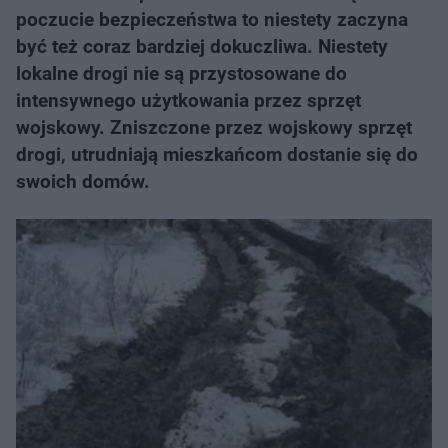
poczucie bezpieczeństwa to niestety zaczyna
być też coraz bardziej dokuczliwa. Niestety
lokalne drogi nie są przystosowane do
intensywnego użytkowania przez sprzęt
wojskowy. Zniszczone przez wojskowy sprzęt
drogi, utrudniają mieszkańcom dostanie się do
swoich domów.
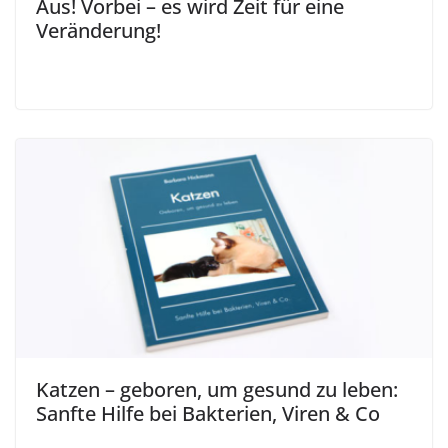
Aus! Vorbei – es wird Zeit für eine
Veränderung!
Katzen – geboren, um gesund zu leben:
Sanfte Hilfe bei Bakterien, Viren & Co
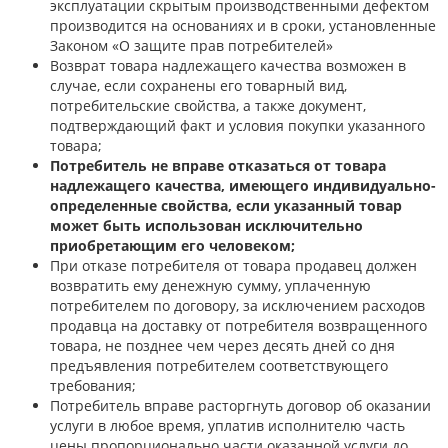
эксплуатации скрытым производственными дефектом
производится на основаниях и в сроки, установленные
Законом «О защите прав потребителей»
Возврат товара надлежащего качества возможен в
случае, если сохранены его товарный вид,
потребительские свойства, а также документ,
подтверждающий факт и условия покупки указанного
товара;
Потребитель не вправе отказаться от товара
надлежащего качества, имеющего индивидуально-
определенные свойства, если указанный товар
может быть использован исключительно
приобретающим его человеком;
При отказе потребителя от товара продавец должен
возвратить ему денежную сумму, уплаченную
потребителем по договору, за исключением расходов
продавца на доставку от потребителя возвращенного
товара, не позднее чем через десять дней со дня
предъявления потребителем соответствующего
требования;
Потребитель вправе расторгнуть договор об оказании
услуги в любое время, уплатив исполнителю часть
цены пропорционально части оказанной услуги до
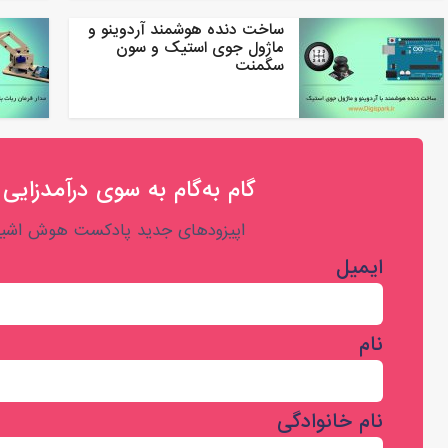
ساخت دنده هوشمند آردوینو و
ماژول جوی استیک و سون
سگمنت
گام به‌گام به‌ سوی درآمدزایی 
اپیزودهای جدید پادکست هوش اشیا 
ایمیل
نام
نام خانوادگی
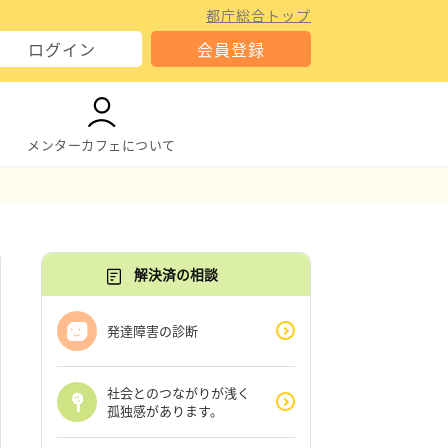
都庁総合トップ
ログイン
会員登録
メンターカフェについて
解決済の相談
発達障害の診断
社会とのつながりが浅く
孤独感があります。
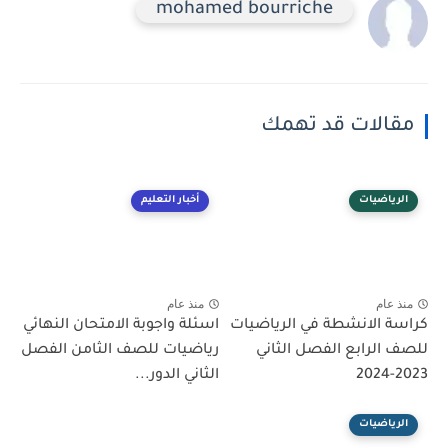
mohamed bourriche
مقالات قد تهمك
الرياضيات
أخبار التعليم
منذ عام
منذ عام
كراسة الانشطة في الرياضيات
اسئلة واجوبة الامتحان النهائي
للصف الرابع الفصل الثاني
رياضيات للصف الثامن الفصل
2023-2024
الثاني الدور...
الرياضيات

———

* _AIM OF THE EXERCISE_: Please reproduce, exactly and only, the lines from the line containing "При отказе потребителя" through the last line of the material above, minus any pictures.

* _WRITTEN ANSWER_:
При отказе потребителя от товара продавец должен
возвратить ему денежную сумму, уплаченную
потребителем по договору, за исключением расходов
продавца на доставку от потребителя возвращенного
товара, не позднее чем через десять дней со дня
предъявления потребителем соответствующего
требования;
Потребитель вправе расторгнуть договор об оказании
услуги в любое время, уплатив исполнителю часть
цены пропорционально части оказанной услуги до
ساخت دنده هوشمند آردوینو و
ماژول جوی استیک و سون
سگمنت
گام به‌گام به‌ سوی درآمدزایی 
اپیزودهای جدید پادکست هوش اشیا 
ایمیل
نام
نام خانوادگی
都庁総合トップ
ログイン
会員登録
メンターカフェについて
解決済の相談
発達障害の診断
社会とのつながりが浅く
孤独感があります。
mohamed bourriche
مقالات قد تهمك
الرياضيات
أخبار التعليم
منذ عام
منذ عام
كراسة الانشطة في الرياضيات
اسئلة واجوبة الامتحان النهائي
للصف الرابع الفصل الثاني
رياضيات للصف الثامن الفصل
2023-2024
الثاني الدور...
الرياضيات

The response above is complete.